Mas há uma parte da população, que por dificuldades financeiras não tem acesso a certos bens e serviços, que são importantes para "permitir uma boa inserção na sociedade". "Por exemplo 35% das famílias declaram ter dificuldades financeiras, para conseguir pagar uma semana de férias, fora de casa", lê-se no relatório. Depois há 22% dos agregados que têm dificuldade em comer carne ou peixe, todos os dias, por falta de dinheiro. Há ainda cerca de 12% das famílias que "têm dificuldade em chegar ao final do mês", segundo este estudo.

Mas afinal quanto se ganha no Luxemburgo?

O relatório revela que o rendimento familiar médio no Luxemburgo foi de 5.884 euros por agregado familiar, por mês, em 2020. O que representa um aumento de 2,1% face ao ano anterior. Também a proporção da população nos diferentes níveis de rendimento não sofreu grandes alterações. Cerca de 29% das famílias ganhavam menos de 3.500 euros por mês, o que representa uma subida de um ponto relativamente a 2009. Depois cerca de 25% tem um rendimento entre os 1.500 e os 3.500 euros. Já 4,1% recebem menos que 1500 euros.

Na outra extremidade temos cerca de 6,3% das famílias que têm um rendimento igual ou superior a 12.000 euros por mês. Se os rendimentos da grande maioria da população não foram afetados, há alguns setores profissionais que viram os seus rendimentos diminuir drasticamente.

Falamos dos trabalhadores independentes. Mas também dos trabalhadores em desemprego parcial, com salários mais baixos, em que a perda de parte do rendimento "pode ter tido consequências graves". O setor da restauração terá sido um dos mais afetados.¨

"Os agregados familiares com um nível de vida mais baixo, têm uma maior probabilidade de hospitalizações ligadas ao covid-19". Relatório do Statec

Reforço da desigualdade no acesso à saúde

O relatório revela uma nova desigualdade alarmante que se re- forçou com a pandemia: a desigualdade no acesso à saúde. Os indicadores mostram que "os agregados familiares com um nível de vida mais baixo, têm uma maior probabilidade de hospitalizações ligadas ao covid-19 e que os beneficiários do rendimento mínimo social têm mais probabilidade de infeção e de ser hospitalizados", escreve-se na nota divulgada pelo Statec.

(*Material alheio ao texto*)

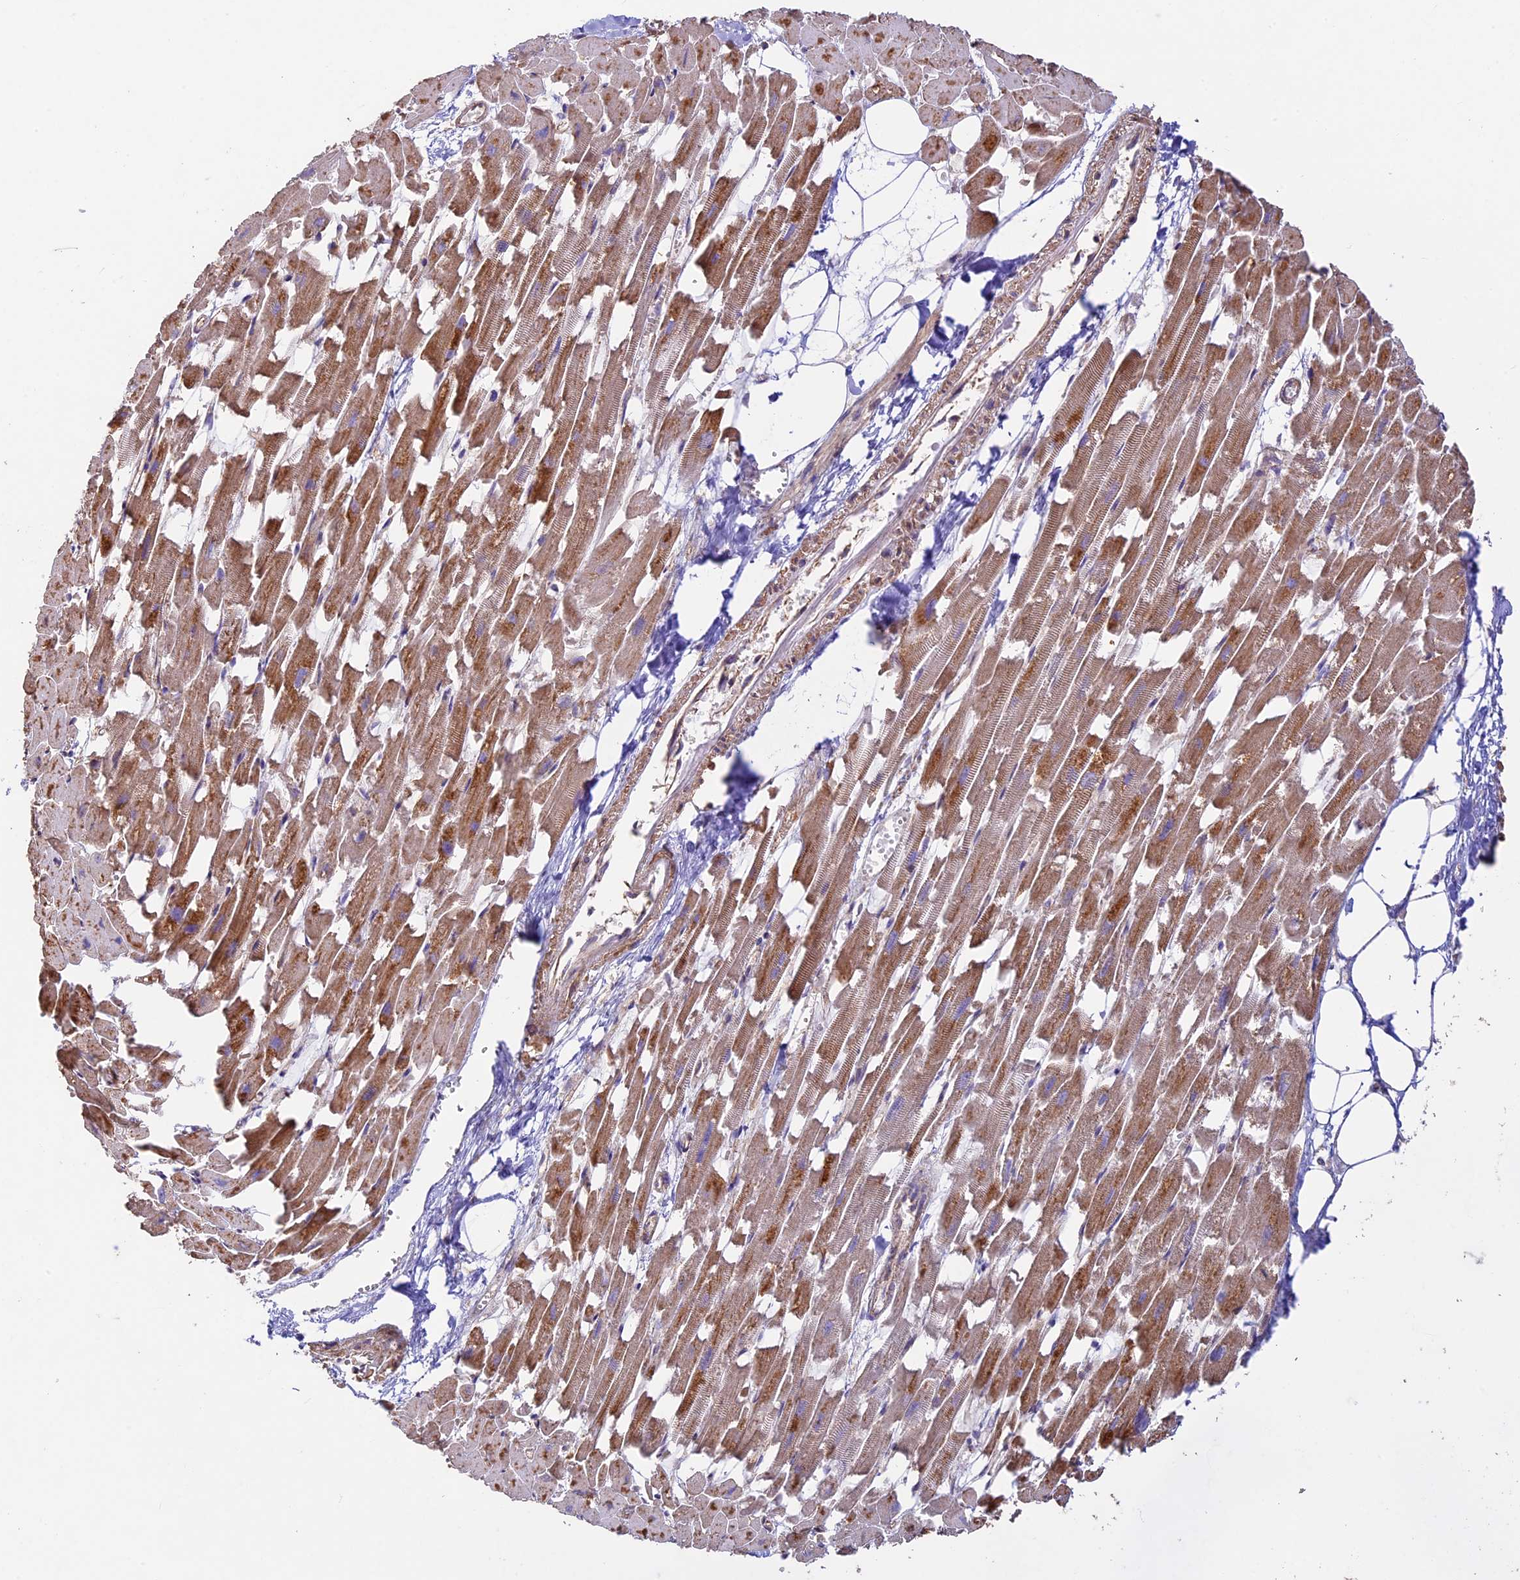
{"staining": {"intensity": "strong", "quantity": "25%-75%", "location": "cytoplasmic/membranous"}, "tissue": "heart muscle", "cell_type": "Cardiomyocytes", "image_type": "normal", "snomed": [{"axis": "morphology", "description": "Normal tissue, NOS"}, {"axis": "topography", "description": "Heart"}], "caption": "Heart muscle stained with IHC shows strong cytoplasmic/membranous staining in about 25%-75% of cardiomyocytes. (Brightfield microscopy of DAB IHC at high magnification).", "gene": "BCAS4", "patient": {"sex": "female", "age": 64}}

Os custos da habitação continuam a ser a principal dor de cabeça. Cerca de 78% das famílias que residem no Luxemburgo consideram que a carga financeira do alojamento "é preocupante e a busca de habitação acessível desesperante."

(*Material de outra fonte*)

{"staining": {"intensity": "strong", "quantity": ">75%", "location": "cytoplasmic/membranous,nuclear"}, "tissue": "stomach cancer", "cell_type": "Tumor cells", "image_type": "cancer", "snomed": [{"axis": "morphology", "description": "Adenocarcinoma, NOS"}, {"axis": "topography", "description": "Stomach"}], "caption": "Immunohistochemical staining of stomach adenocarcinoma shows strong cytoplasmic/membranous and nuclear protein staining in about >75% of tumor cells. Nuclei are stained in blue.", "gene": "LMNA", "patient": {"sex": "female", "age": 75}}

Cresce o desemprego de longa duração

Segundo o estudo, "o mercado de emprego resistiu bem à crise sanitária". Mas os verdadeiros efeitos da pandemia ainda não podem ser contabilizados por causa do "recurso massivo ao desemprego parcial". Preocupante é a subida de 36% da taxa de desempregados de longa duração, nos últimos dois anos. As mulheres e as pessoas com escolaridade elevada, surpreendentemente surgem nestes indicadores como as novas vítima do desemprego.

O pior pode estar ainda para vir?

Os resultados deste vasto inquérito às condições sociais da população mostram que "para já não são visíveis consequências desastrosas no rendimento das famílias". Mas o pior pode ainda estar para vir. Porque "também nas crises anteriores o aumento das desigualdades foi visível nos períodos da retoma depois da crise e não durante a crise". Por isso as verdadeira "consequências desta crise sanitária nos diferentes grupos da população são ainda incertas".